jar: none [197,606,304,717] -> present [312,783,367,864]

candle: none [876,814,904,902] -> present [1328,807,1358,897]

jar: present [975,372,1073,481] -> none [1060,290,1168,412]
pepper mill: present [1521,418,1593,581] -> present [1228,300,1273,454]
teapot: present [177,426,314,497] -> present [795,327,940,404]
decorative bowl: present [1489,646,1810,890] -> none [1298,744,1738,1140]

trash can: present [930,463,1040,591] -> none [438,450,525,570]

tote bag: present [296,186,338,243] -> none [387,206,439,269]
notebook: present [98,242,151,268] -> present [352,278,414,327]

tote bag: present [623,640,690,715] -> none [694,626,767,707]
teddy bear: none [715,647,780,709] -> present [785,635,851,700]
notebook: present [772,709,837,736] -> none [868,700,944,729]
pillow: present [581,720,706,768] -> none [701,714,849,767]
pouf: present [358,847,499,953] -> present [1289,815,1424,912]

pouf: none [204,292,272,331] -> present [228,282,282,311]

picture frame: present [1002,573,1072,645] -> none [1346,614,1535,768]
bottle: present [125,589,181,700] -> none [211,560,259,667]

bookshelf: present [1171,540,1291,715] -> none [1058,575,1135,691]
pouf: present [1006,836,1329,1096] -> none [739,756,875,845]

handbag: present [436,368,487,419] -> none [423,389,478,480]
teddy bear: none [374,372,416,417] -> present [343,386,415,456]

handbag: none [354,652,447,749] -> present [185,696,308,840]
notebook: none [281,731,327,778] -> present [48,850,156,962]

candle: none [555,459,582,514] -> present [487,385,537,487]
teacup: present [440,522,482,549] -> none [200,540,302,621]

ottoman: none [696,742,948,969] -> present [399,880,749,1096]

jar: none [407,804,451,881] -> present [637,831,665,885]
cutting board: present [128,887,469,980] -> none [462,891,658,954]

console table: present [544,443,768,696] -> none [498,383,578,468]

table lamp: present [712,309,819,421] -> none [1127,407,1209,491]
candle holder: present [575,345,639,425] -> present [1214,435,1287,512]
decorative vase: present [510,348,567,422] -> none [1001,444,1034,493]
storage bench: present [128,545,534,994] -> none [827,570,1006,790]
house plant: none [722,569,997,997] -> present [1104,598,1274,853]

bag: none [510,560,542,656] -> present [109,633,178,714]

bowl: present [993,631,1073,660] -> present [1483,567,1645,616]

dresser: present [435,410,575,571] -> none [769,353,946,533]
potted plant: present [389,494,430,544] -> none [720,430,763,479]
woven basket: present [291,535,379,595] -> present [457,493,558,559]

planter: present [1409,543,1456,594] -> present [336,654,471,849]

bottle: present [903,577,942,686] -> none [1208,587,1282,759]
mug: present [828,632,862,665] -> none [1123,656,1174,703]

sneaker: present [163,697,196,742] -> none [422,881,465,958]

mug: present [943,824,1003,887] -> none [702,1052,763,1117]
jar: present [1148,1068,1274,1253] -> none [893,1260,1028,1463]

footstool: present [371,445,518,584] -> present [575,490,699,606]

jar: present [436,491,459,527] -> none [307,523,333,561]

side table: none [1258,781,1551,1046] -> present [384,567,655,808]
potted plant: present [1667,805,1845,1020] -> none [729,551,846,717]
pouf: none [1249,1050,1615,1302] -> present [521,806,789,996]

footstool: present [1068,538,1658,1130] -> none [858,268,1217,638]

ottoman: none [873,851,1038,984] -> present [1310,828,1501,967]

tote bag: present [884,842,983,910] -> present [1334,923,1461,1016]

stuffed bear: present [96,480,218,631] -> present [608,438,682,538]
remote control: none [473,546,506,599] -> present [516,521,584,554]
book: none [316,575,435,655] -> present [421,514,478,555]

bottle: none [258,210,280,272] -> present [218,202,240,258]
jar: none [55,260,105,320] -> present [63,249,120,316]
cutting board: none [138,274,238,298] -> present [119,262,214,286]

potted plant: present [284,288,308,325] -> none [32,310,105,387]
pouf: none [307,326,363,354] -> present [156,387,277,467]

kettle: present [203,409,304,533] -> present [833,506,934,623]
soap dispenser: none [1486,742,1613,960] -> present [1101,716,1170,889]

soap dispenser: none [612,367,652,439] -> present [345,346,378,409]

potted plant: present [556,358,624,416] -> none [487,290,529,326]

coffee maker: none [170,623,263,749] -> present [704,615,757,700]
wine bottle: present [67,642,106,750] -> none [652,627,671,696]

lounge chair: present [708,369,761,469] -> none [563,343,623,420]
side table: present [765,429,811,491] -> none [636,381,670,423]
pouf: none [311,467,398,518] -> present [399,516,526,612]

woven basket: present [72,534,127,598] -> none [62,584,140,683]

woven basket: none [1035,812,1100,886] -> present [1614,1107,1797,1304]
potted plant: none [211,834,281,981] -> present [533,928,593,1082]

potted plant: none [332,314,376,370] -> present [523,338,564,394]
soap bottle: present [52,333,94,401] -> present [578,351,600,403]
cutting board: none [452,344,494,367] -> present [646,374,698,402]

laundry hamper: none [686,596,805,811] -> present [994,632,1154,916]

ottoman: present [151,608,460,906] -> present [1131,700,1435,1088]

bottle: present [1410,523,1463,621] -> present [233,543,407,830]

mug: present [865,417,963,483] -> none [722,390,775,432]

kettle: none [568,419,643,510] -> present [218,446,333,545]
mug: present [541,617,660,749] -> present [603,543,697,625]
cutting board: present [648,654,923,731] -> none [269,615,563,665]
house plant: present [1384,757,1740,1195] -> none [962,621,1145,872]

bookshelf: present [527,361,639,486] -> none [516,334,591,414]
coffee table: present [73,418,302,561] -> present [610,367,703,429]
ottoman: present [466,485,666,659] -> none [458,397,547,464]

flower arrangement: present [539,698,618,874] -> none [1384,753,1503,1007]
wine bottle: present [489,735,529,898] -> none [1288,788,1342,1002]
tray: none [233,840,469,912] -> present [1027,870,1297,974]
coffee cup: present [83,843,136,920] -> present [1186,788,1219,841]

[TO-DO ITEM]: Check each line above for the string "board" and report how many lines have it, giving only the number.

[RESPONSE AREA]: 4